--- DATA FOR PROCESSING Enclosed Below ---

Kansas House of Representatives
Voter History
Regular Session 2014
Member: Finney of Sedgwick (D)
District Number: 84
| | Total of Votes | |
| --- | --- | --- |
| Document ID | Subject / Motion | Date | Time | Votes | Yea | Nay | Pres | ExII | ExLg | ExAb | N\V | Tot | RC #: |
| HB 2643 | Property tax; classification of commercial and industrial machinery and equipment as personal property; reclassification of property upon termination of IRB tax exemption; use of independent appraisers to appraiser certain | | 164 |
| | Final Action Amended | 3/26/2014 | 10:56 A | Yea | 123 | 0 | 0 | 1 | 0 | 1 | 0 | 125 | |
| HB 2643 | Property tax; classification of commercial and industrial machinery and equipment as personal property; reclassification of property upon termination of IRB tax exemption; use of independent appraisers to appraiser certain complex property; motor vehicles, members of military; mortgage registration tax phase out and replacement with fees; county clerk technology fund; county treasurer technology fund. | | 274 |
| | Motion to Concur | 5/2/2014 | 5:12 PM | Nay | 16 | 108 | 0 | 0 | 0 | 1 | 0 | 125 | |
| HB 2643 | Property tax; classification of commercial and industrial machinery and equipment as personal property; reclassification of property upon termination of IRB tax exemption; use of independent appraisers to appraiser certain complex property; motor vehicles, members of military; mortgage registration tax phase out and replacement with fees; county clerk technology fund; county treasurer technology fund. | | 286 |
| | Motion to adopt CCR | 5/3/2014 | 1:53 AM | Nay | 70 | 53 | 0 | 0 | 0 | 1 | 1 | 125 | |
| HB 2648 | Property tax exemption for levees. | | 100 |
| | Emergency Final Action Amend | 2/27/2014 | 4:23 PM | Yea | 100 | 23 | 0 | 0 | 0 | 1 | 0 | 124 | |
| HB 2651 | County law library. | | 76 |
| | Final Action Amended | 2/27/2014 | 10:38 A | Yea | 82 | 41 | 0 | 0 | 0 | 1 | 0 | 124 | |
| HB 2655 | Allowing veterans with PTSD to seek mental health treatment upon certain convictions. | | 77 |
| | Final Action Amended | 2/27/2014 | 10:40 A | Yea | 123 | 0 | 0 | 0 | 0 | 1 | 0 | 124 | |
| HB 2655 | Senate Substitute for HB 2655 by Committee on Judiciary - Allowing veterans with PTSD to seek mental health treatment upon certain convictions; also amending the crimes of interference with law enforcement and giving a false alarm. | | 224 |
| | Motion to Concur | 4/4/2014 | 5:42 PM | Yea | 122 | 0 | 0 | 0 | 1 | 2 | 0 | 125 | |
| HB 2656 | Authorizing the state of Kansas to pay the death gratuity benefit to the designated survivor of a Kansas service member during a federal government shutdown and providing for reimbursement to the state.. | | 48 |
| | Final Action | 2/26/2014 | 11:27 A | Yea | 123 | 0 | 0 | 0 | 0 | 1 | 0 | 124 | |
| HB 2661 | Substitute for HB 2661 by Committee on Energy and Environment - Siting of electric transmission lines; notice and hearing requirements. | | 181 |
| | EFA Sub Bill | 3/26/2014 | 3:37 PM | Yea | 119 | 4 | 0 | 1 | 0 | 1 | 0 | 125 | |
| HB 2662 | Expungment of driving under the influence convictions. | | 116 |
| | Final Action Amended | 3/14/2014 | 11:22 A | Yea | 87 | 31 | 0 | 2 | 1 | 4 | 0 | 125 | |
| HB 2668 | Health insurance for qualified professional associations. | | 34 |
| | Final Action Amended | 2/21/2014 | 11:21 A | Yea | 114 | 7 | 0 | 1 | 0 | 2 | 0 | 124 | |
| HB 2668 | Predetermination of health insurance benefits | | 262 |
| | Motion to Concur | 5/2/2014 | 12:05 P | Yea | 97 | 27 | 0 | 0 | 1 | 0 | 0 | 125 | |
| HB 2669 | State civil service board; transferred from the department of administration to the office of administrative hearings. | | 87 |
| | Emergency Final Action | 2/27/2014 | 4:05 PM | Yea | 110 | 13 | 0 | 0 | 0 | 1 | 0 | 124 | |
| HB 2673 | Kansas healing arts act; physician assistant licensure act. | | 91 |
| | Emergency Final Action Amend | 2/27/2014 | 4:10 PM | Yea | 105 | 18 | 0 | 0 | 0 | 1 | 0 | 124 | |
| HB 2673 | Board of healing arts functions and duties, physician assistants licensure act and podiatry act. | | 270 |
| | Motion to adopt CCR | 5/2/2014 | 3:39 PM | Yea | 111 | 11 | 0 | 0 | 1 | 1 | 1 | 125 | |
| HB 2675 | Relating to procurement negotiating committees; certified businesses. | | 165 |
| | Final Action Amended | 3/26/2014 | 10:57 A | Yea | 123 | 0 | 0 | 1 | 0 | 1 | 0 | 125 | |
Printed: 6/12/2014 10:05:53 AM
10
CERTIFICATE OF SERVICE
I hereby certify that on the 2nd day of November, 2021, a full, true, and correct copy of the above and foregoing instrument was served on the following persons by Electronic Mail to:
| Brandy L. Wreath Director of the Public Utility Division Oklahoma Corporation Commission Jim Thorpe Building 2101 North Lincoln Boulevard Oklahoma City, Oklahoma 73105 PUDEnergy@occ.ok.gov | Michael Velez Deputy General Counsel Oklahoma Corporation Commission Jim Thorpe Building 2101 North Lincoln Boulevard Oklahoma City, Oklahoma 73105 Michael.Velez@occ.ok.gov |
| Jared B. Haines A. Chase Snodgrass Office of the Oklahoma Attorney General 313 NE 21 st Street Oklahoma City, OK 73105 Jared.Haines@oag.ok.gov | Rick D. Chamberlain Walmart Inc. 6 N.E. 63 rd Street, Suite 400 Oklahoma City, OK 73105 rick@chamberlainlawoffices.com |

--- End of Enclosed DATA FOR PROCESSING ---

▸ **WORK TO COMPLETE**:
Restate word for word the lines in the material above from the one with "requirements. | | 181 |" to the one with "2/27/2014 | 4:10"; both of those lines count, and nothing else does.

▸ **FINAL ANSWER**:
| HB 2661 | Substitute for HB 2661 by Committee on Energy and Environment - Siting of electric transmission lines; notice and hearing requirements. | | 181 |
| | EFA Sub Bill | 3/26/2014 | 3:37 PM | Yea | 119 | 4 | 0 | 1 | 0 | 1 | 0 | 125 | |
| HB 2662 | Expungment of driving under the influence convictions. | | 116 |
| | Final Action Amended | 3/14/2014 | 11:22 A | Yea | 87 | 31 | 0 | 2 | 1 | 4 | 0 | 125 | |
| HB 2668 | Health insurance for qualified professional associations. | | 34 |
| | Final Action Amended | 2/21/2014 | 11:21 A | Yea | 114 | 7 | 0 | 1 | 0 | 2 | 0 | 124 | |
| HB 2668 | Predetermination of health insurance benefits | | 262 |
| | Motion to Concur | 5/2/2014 | 12:05 P | Yea | 97 | 27 | 0 | 0 | 1 | 0 | 0 | 125 | |
| HB 2669 | State civil service board; transferred from the department of administration to the office of administrative hearings. | | 87 |
| | Emergency Final Action | 2/27/2014 | 4:05 PM | Yea | 110 | 13 | 0 | 0 | 0 | 1 | 0 | 124 | |
| HB 2673 | Kansas healing arts act; physician assistant licensure act. | | 91 |
| | Emergency Final Action Amend | 2/27/2014 | 4:10 PM | Yea | 105 | 18 | 0 | 0 | 0 | 1 | 0 | 124 | |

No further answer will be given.